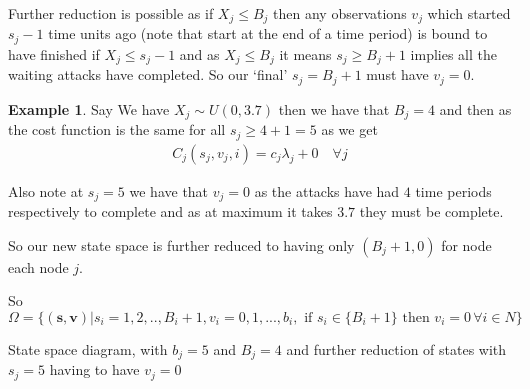 \documentclass[a4paper,10pt]{article}
\theoremstyle{definition}
\theoremstyle{definition}
\newtheorem{example}[theorem]{Example}
\theoremstyle{remark}
\theoremstyle{definition}
\begin{document}
Further reduction is possible as if $X_{j} \leq B_{j}$ then any observations $v_{j}$ which started $s_{j}-1$ time units ago (note that start at the end of a time period) is bound to have finished if $X_{j} \leq s_{j}-1$ and as $X_{j} \leq B_{j}$ it means $s_{j} \geq B_{j}+1$ implies all the waiting attacks have completed. So our `final' $s_{j}=B_{j}+1$ must have $v_{j}=0$.

\begin{example}
Say We have $X_{j} \sim U(0,3.7)$ then we have that $B_{j}=4$ and then as the cost function is the same for all $s_{j} \geq 4+1=5$ as we get
\begin{align*}
C_{j}(s_{j},v_{j},i)= c_{j} \lambda_{j}+0 \quad \forall j
\end{align*}

Also note at $s_{j}=5$ we have that $v_{j}=0$ as the attacks have had $4$ time periods respectively to complete and as at maximum it takes $3.7$ they must be complete.
\end{example}

So our new state space is further reduced to having only $(B_{j}+1,0)$ for node each node $j$.

So $\Omega= \{ (\bm{s},\bm{v}) | s_{i}=1,2,..,B_{i}+1 , v_{i}=0,1,...,b_{i} , \text{ if } s_{i} \in \{B_{i}+1 \} \text{ then } v_{i}=0 \, \forall i \in N \}$

\begin{myfigure}
\begin{center}
\end{center}
\caption{State space diagram, with $b_{j}=5$ and $B_{j}=4$ and further reduction of states with $s_{j}=5$ having to have $v_{j}=0$}
\end{myfigure}
\end{document}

○ ○ ○ ○ ○ ○ ○

▶ _WHAT THE TASK REQUIRES_
Reproduce all of the entries exactly as they appear, though any picture they include must be omitted.

▶ _EXERCISE OUTPUT_
 \documentclass[a4paper,10pt]{article}
\theoremstyle{definition}
\theoremstyle{definition}
\newtheorem{example}[theorem]{Example}
\theoremstyle{remark}
\theoremstyle{definition}
\begin{document}
Further reduction is possible as if $X_{j} \leq B_{j}$ then any observations $v_{j}$ which started $s_{j}-1$ time units ago (note that start at the end of a time period) is bound to have finished if $X_{j} \leq s_{j}-1$ and as $X_{j} \leq B_{j}$ it means $s_{j} \geq B_{j}+1$ implies all the waiting attacks have completed. So our `final' $s_{j}=B_{j}+1$ must have $v_{j}=0$.

\begin{example}
Say We have $X_{j} \sim U(0,3.7)$ then we have that $B_{j}=4$ and then as the cost function is the same for all $s_{j} \geq 4+1=5$ as we get
\begin{align*}
C_{j}(s_{j},v_{j},i)= c_{j} \lambda_{j}+0 \quad \forall j
\end{align*}

Also note at $s_{j}=5$ we have that $v_{j}=0$ as the attacks have had $4$ time periods respectively to complete and as at maximum it takes $3.7$ they must be complete.
\end{example}

So our new state space is further reduced to having only $(B_{j}+1,0)$ for node each node $j$.

So $\Omega= \{ (\bm{s},\bm{v}) | s_{i}=1,2,..,B_{i}+1 , v_{i}=0,1,...,b_{i} , \text{ if } s_{i} \in \{B_{i}+1 \} \text{ then } v_{i}=0 \, \forall i \in N \}$

\begin{myfigure}
\begin{center}
\end{center}
\caption{State space diagram, with $b_{j}=5$ and $B_{j}=4$ and further reduction of states with $s_{j}=5$ having to have $v_{j}=0$}
\end{myfigure}
\end{document}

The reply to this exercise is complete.